Félix Riera, 12 September 2023
Álvaro Cabrera / Efe
If in the last legislature politics, driven by the coalition government of PSOE and Unidas Podemos, focused on implementing an ambitious social agenda, now everything indicates that it will be the territorial agenda that will dominate Spanish politics. Consequently, the new progressive government led by Pedro Sánchez, as long as it manages to harmonise all the interests, demands and priorities of the various parties that must vote for him in order to win his investiture, will be forced to adopt this shift from the social to the territorial axis.
On 27 July, Andoni Ortuzar, president of the PNV, declared: “He will have to give us a global approach to what he wants for the next four years, especially in the territorial sphere and in the way the national realities of Euskadi and Catalonia fit in”. A statement that was further elaborated by the lehendakari Iñigo Urkullu in an article published in ‘El País’. In it, he proposed the promotion of the figure of the “constitutional convention” with the aim of defining aspects such as “the self-government of the communities with foral roots or, even, of the historical nationalities”. On 18 August, EH Bildu MP Merxe Aizpurua declared in the Congress of Deputies that “there is a structural issue in the Spanish state, which dates back to 1978, where, in some way, this state of autonomies was drawn up as a ‘coffee for all’ and does not respond to the needs of the Basque Country, nor does it solve the problems of the rest”.
Both Junts per Catalunya and ERC propose that the state should give legal cover to a referendum on self-determination. The request by both parties for the PSOE to promote an amnesty for the crimes derived from the pro-Catalonia process must be read in a territorial perspective, as the crimes of which they are accused are a consequence of trying to change the territorial relationship between Catalonia and Spain, by promoting and carrying out the illegal referendum on 1 October 2017. All nationalist and pro-independence parties, without exception, are making territorial demands that go far beyond those put forward by María Jesús Montero, acting finance minister, when she declared on 1 August that it was “urgent” to review the regional funding model and seek formulas to make the current territorial model more efficient.
Nationalist and pro-independence parties have been promoting initiatives for decades with the intention of making political pedagogy or generating scenarios of rupture with the Spanish state. In the political proposal of the Barcelona Declaration in 1998, promoted by the BNG, PNV and CiU, one could read: “After twenty years of democracy, the articulation of the Spanish state as plurinational remains unresolved. During this period we have suffered a lack of legal-political recognition and even of social and cultural assumption of our respective national realities within the state”.
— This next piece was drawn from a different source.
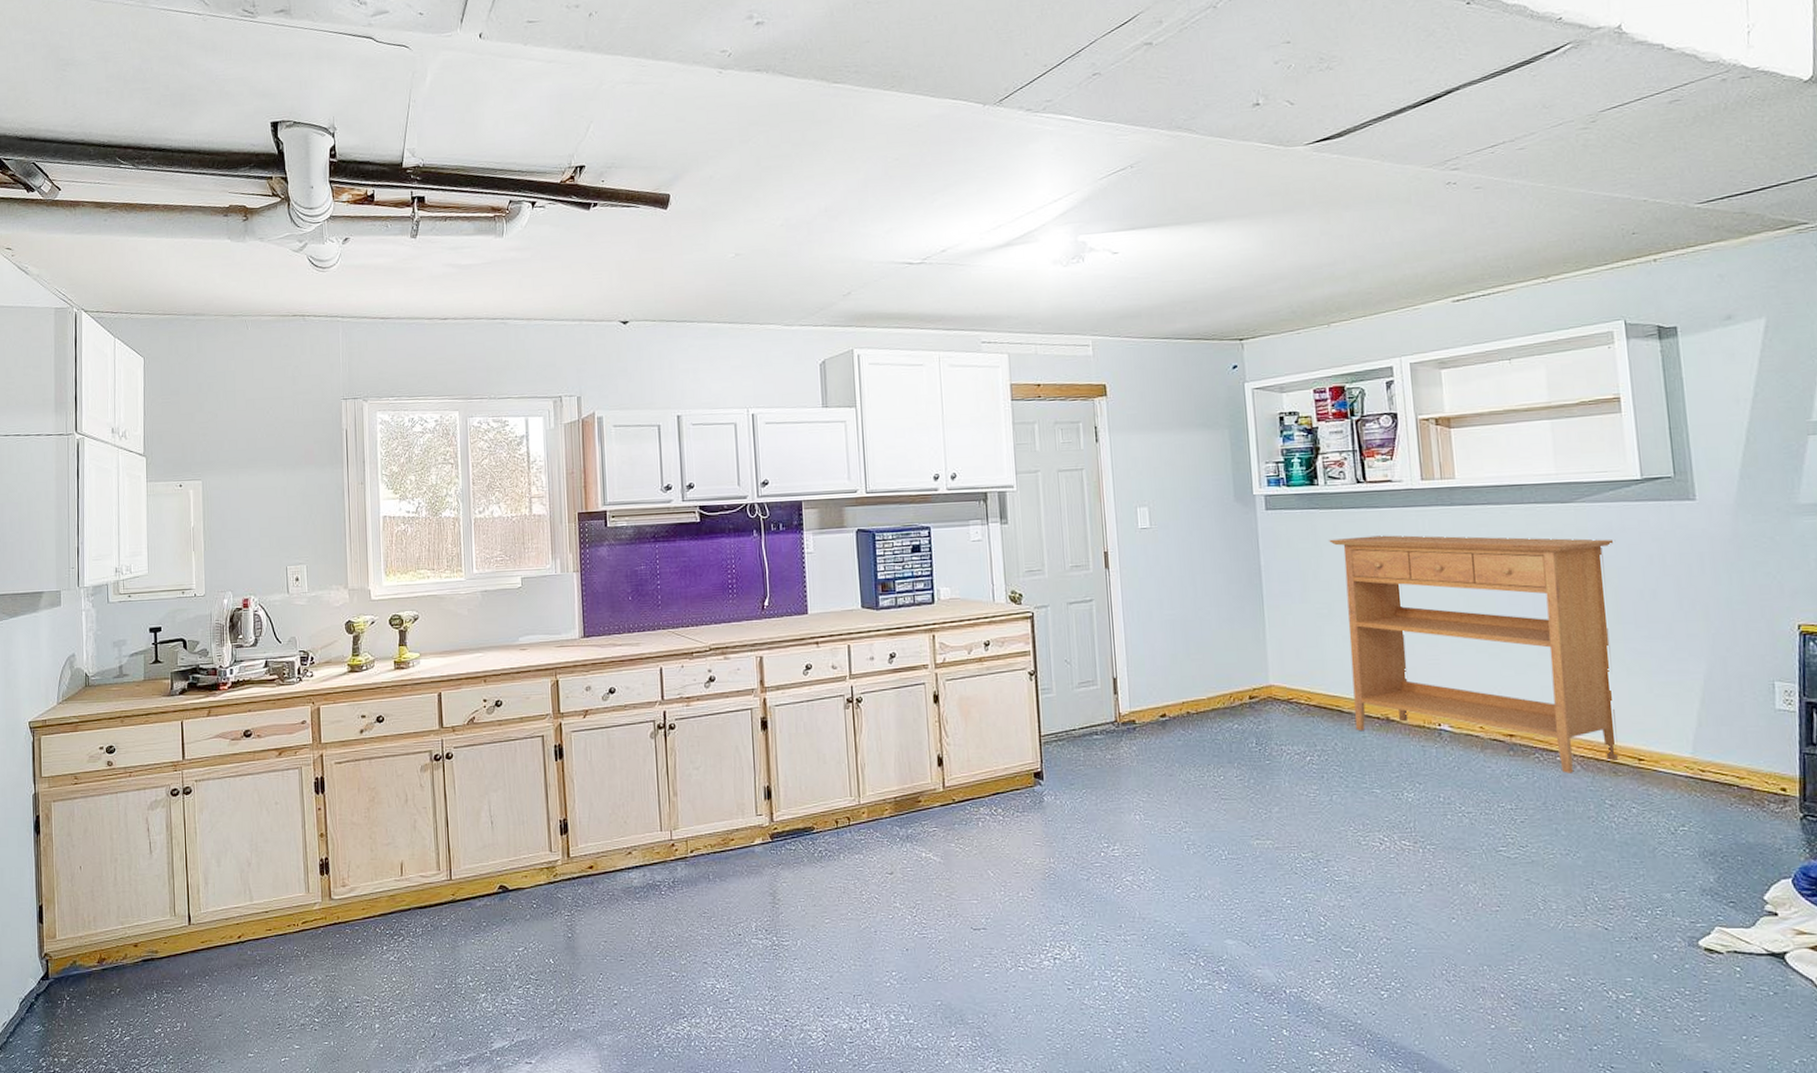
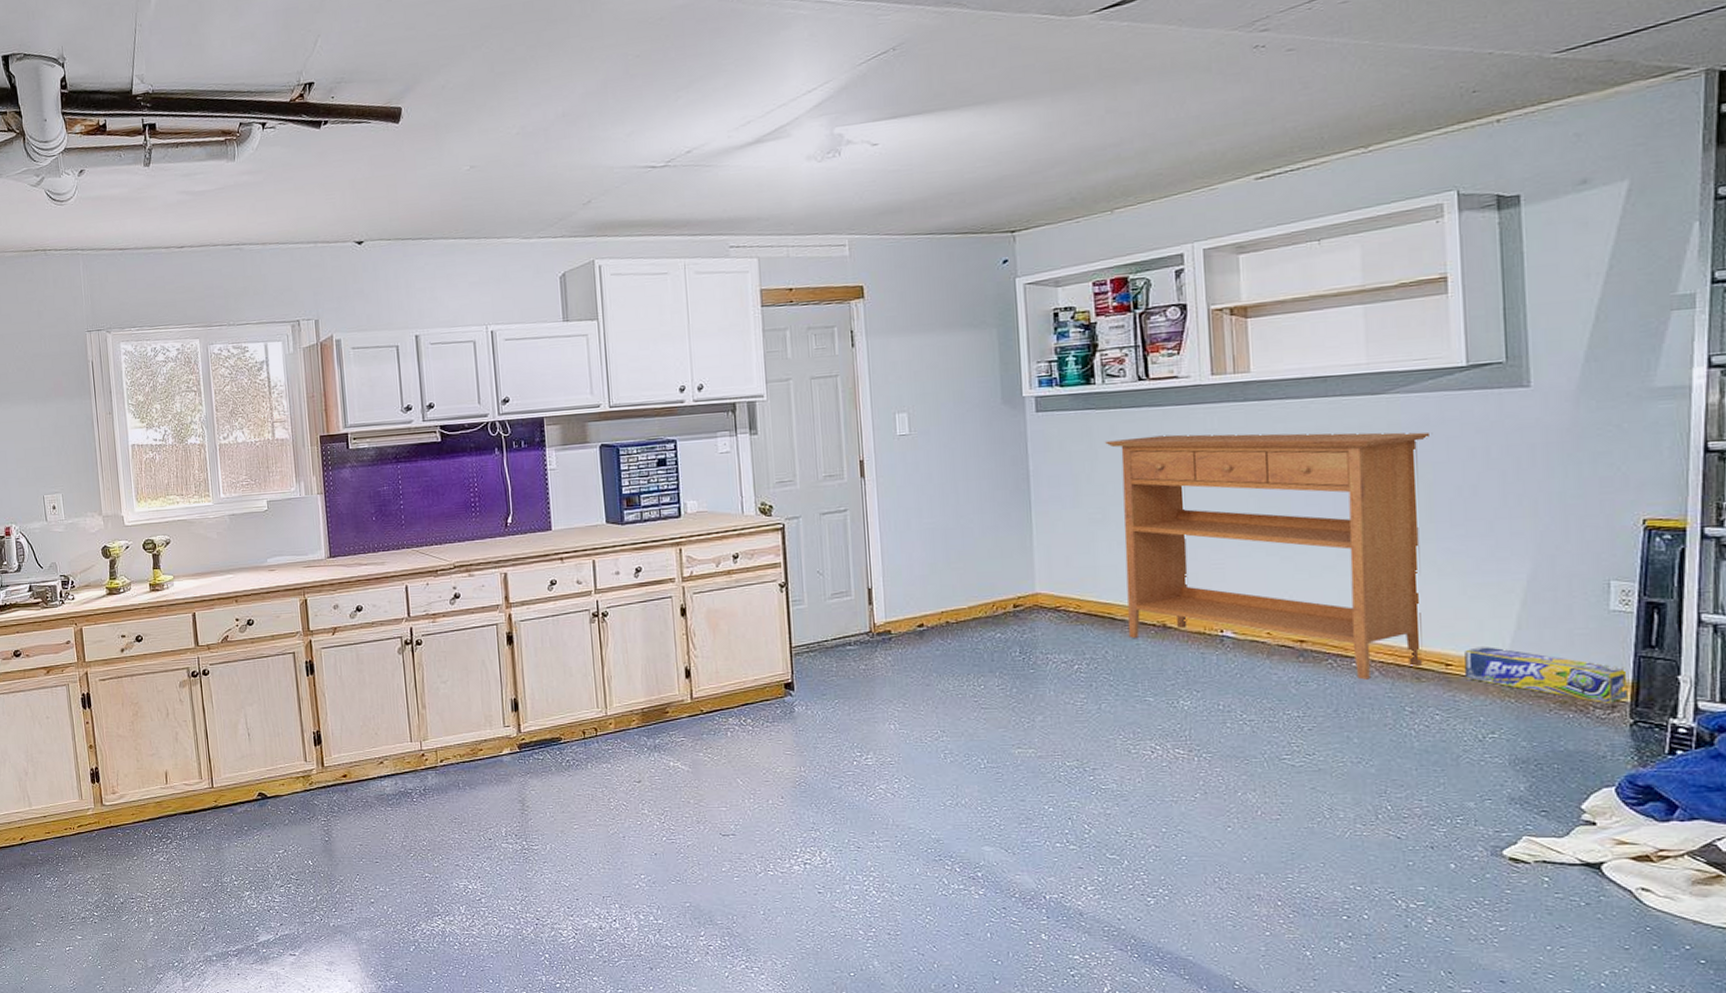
box: none [1654,743,1797,798] -> present [1464,647,1628,703]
Sánchez must impose limits on himself so as not to fall into the spiral of demands from the pro-independence movement.
In January 2005, Ibarretxe’s plan, which called for “the exercise of the Basque people’s right to decide their own future”, sought to transform the Basque Country from an autonomous community into a free associated state, implying that Spain would assume the territorial reality of a confederal state. In 2017, pro-independence parties shaped the illegal 1-O referendum, which asked citizens: Do you want Catalonia to be an independent state in the form of a republic? In a way, these three political initiatives are now converging to warn that the time has come to lay the political foundations for a fundamental territorial change in Spain.
The situation in which the PSOE and Sumar find themselves in order to be able to re-edit their coalition government is paradoxical: both are in favour of moving towards a new territorial organisation and are inclined to seek the best legal formula for Catalan independence to be integrated into Spanish political life, but, nevertheless, they now find themselves sharing pro-independence illusions centred on creating the political bases to be able to separate from Spain. The key question in the negotiations now underway to invest Pedro Sánchez is whether he and his party are able to impose political limits on themselves so as not to fall into the spiral of Basque and Catalan independence demands, and to convince Catalan independence that the territorial question must be tackled gradually and beyond one legislature.